Your assignment: Write the listing below out again exactly, though only as far as the line with "G ANDERSON Office", which is included.
Segment Open
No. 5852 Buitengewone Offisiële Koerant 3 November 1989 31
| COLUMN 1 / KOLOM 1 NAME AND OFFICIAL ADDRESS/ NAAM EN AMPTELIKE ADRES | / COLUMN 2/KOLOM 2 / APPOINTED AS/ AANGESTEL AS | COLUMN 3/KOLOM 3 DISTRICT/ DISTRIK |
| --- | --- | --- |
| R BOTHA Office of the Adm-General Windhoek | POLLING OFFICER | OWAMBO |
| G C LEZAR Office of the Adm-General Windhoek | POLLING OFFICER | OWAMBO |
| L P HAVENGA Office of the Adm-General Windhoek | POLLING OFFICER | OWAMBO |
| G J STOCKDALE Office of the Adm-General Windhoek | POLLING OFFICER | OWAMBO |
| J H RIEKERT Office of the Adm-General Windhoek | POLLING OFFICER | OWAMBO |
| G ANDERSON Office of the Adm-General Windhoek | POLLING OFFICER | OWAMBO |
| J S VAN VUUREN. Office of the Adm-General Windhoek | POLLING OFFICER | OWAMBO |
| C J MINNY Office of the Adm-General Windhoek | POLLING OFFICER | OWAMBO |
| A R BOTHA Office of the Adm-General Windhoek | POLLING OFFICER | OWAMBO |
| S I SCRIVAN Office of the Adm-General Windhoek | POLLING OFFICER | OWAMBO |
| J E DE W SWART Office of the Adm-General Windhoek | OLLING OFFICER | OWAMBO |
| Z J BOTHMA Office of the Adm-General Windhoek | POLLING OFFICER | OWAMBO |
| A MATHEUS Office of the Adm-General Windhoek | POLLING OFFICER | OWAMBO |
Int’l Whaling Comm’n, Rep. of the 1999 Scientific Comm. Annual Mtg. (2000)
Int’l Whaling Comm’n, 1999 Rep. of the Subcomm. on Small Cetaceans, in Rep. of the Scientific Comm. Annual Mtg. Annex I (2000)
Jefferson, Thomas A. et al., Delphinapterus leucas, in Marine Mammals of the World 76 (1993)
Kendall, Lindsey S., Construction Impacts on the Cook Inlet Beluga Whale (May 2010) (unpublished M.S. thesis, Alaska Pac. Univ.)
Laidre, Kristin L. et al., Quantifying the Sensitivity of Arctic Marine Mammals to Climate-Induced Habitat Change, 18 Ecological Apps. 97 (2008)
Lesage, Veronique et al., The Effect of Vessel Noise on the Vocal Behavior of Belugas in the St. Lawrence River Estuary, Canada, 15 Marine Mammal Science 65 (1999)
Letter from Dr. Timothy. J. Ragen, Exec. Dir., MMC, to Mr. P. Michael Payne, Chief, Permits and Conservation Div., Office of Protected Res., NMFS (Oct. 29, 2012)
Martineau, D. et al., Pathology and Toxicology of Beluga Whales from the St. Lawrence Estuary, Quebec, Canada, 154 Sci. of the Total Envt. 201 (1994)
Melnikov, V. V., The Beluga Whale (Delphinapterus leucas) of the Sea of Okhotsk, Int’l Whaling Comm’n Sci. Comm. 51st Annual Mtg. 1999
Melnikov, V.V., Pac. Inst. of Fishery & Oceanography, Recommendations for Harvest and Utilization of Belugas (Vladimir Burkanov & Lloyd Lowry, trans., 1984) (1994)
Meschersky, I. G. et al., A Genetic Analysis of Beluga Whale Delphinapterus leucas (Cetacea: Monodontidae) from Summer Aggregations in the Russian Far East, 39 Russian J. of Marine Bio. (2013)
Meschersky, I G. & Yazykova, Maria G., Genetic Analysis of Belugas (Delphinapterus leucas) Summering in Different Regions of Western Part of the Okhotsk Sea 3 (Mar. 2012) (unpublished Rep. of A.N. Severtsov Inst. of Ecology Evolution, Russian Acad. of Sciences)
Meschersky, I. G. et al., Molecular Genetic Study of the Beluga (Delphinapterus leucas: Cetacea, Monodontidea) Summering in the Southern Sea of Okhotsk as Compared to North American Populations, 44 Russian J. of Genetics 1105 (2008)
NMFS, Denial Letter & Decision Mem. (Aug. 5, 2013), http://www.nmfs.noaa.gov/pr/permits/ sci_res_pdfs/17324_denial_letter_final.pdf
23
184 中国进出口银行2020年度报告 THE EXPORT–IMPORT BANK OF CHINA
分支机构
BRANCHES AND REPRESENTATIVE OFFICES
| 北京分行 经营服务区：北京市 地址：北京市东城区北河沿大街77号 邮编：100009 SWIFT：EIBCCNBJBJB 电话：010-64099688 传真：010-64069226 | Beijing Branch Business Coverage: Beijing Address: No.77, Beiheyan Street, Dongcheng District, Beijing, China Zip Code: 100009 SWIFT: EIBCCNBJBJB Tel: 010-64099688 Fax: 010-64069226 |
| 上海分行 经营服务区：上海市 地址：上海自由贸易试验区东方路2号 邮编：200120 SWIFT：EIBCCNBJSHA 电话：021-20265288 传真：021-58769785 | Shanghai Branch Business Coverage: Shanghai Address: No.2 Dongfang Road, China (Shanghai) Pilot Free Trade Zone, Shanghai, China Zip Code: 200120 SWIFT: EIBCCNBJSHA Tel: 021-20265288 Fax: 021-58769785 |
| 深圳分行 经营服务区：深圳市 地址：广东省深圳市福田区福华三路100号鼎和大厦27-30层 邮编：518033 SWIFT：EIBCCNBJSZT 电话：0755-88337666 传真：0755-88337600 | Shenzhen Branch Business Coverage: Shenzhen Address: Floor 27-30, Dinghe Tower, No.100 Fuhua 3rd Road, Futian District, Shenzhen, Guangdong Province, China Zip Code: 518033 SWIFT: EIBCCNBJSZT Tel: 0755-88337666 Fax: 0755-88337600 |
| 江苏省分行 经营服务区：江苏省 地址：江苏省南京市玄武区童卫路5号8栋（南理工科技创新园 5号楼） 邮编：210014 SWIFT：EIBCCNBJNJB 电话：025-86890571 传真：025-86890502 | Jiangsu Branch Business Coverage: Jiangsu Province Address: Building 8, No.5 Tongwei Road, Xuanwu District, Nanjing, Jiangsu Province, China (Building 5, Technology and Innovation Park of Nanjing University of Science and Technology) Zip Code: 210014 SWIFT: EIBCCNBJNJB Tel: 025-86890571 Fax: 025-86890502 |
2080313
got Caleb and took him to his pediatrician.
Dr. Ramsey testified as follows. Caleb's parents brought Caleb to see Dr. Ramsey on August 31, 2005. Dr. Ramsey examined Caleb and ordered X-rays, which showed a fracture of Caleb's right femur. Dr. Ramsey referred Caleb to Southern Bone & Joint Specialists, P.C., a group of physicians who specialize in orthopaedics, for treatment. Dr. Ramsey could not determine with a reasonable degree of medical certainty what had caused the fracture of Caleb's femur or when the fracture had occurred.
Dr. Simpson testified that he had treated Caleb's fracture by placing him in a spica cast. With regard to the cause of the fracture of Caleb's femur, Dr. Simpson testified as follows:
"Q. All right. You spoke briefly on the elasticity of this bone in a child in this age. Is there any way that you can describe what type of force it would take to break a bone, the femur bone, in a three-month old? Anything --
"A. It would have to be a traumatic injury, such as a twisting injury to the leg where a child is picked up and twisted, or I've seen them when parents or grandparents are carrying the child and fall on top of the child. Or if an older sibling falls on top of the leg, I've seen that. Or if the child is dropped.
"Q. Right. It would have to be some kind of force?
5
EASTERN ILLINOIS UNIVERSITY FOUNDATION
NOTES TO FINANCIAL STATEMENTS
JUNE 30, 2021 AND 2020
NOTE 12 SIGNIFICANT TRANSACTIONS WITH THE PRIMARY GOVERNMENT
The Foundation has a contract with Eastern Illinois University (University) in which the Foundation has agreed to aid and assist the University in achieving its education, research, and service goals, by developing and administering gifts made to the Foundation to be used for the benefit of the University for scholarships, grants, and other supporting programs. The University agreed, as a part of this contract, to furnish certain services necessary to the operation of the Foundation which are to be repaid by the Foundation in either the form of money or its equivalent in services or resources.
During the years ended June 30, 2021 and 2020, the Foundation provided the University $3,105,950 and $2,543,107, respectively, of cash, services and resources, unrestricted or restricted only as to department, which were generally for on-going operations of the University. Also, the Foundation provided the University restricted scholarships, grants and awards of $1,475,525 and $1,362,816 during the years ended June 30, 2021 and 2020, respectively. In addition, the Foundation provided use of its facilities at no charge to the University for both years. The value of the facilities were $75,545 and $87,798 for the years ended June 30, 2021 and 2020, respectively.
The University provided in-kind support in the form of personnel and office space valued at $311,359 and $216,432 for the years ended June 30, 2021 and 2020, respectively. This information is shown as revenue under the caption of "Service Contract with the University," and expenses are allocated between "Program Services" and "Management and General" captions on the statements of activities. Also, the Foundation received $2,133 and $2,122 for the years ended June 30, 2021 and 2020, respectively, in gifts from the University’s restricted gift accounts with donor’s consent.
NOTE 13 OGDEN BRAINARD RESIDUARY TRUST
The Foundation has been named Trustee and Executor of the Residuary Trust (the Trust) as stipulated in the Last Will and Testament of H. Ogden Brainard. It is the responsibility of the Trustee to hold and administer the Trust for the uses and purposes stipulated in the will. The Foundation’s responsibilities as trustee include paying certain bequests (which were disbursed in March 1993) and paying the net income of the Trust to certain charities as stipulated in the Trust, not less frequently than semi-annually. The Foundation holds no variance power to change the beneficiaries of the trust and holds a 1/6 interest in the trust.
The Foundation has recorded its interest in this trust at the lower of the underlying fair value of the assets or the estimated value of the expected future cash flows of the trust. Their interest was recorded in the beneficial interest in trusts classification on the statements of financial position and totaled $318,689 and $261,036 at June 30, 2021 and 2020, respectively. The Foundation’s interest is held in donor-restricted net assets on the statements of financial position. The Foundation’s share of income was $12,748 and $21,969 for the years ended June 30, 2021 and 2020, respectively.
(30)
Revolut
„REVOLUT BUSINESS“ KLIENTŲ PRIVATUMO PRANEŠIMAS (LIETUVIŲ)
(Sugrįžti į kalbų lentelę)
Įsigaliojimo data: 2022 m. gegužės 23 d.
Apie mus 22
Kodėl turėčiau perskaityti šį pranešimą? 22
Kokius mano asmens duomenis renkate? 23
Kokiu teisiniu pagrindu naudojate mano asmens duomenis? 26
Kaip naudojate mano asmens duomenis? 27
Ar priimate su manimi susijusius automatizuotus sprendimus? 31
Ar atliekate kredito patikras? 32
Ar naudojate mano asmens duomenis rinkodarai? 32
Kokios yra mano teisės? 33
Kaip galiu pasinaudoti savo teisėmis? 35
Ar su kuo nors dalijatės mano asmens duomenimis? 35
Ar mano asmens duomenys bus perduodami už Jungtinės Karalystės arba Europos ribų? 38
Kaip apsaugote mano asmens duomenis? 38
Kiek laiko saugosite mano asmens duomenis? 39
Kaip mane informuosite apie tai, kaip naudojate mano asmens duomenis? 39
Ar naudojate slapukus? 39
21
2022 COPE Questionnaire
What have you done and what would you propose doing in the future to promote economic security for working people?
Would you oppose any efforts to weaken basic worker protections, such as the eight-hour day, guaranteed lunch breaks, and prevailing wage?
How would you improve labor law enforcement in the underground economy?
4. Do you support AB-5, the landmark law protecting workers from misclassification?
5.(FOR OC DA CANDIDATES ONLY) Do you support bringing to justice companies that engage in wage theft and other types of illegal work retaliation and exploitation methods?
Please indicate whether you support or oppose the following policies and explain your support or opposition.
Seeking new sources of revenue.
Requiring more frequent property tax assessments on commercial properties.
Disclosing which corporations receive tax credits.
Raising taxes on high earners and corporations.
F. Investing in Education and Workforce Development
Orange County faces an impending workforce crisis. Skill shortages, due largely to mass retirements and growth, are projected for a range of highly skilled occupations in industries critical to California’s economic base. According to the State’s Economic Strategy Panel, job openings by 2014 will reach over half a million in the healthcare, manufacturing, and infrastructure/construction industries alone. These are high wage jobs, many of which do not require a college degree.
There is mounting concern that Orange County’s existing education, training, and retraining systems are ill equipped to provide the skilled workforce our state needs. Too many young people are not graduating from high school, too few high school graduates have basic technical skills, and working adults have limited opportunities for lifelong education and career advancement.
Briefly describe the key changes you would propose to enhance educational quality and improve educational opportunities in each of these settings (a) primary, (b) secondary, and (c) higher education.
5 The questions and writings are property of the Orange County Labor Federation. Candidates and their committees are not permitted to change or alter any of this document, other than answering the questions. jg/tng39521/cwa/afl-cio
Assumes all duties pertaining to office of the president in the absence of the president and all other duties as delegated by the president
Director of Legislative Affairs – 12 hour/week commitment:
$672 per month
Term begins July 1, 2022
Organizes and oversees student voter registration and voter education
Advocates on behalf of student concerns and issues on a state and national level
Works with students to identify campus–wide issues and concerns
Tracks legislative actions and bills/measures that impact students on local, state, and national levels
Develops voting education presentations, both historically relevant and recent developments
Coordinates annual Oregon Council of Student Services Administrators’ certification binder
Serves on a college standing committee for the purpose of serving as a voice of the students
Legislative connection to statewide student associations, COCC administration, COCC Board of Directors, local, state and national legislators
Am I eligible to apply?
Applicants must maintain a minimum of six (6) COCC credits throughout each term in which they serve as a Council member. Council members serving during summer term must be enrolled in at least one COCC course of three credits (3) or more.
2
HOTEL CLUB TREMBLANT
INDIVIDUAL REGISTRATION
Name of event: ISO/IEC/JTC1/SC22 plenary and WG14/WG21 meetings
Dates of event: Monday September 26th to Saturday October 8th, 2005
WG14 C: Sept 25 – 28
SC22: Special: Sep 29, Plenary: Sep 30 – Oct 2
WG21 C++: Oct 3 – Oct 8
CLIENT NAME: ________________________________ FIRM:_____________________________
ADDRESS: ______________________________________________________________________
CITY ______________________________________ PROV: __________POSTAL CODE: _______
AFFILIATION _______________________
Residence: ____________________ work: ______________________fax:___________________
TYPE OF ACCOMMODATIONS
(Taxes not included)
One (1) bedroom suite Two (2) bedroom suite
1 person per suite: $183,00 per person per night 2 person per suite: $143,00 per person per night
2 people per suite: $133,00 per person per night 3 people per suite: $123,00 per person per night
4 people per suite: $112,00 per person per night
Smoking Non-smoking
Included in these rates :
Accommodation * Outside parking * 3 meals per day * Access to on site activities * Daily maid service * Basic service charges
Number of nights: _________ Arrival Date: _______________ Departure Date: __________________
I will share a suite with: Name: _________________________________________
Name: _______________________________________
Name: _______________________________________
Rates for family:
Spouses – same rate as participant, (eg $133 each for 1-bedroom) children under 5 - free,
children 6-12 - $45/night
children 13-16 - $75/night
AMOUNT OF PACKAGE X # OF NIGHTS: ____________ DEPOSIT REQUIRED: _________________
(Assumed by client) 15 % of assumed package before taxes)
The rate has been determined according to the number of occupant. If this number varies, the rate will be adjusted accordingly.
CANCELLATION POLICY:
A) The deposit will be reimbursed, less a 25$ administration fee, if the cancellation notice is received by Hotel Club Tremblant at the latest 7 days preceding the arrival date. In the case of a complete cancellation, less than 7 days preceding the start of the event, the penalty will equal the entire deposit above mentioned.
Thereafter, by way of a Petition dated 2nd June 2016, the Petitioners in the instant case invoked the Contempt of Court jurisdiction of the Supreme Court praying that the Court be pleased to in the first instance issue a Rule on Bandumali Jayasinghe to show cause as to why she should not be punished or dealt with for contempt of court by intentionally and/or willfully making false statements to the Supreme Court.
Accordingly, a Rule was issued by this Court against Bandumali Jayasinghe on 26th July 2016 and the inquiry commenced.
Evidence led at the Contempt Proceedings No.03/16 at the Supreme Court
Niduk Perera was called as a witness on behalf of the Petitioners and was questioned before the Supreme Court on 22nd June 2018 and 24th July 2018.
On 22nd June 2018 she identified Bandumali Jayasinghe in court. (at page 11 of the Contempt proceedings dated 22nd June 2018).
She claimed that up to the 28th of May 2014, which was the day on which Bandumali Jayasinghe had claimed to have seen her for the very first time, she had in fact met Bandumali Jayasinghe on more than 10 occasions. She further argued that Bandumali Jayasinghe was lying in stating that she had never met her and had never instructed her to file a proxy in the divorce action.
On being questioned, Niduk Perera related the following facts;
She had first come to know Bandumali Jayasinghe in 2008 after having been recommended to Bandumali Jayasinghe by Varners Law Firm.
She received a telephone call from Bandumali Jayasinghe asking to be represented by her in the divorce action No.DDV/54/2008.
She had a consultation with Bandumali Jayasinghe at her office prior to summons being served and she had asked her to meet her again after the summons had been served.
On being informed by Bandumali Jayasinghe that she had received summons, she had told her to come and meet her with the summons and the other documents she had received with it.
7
Segment Closed
Response to this task:
No. 5852 Buitengewone Offisiële Koerant 3 November 1989 31
| COLUMN 1 / KOLOM 1 NAME AND OFFICIAL ADDRESS/ NAAM EN AMPTELIKE ADRES | / COLUMN 2/KOLOM 2 / APPOINTED AS/ AANGESTEL AS | COLUMN 3/KOLOM 3 DISTRICT/ DISTRIK |
| --- | --- | --- |
| R BOTHA Office of the Adm-General Windhoek | POLLING OFFICER | OWAMBO |
| G C LEZAR Office of the Adm-General Windhoek | POLLING OFFICER | OWAMBO |
| L P HAVENGA Office of the Adm-General Windhoek | POLLING OFFICER | OWAMBO |
| G J STOCKDALE Office of the Adm-General Windhoek | POLLING OFFICER | OWAMBO |
| J H RIEKERT Office of the Adm-General Windhoek | POLLING OFFICER | OWAMBO |
| G ANDERSON Office of the Adm-General Windhoek | POLLING OFFICER | OWAMBO |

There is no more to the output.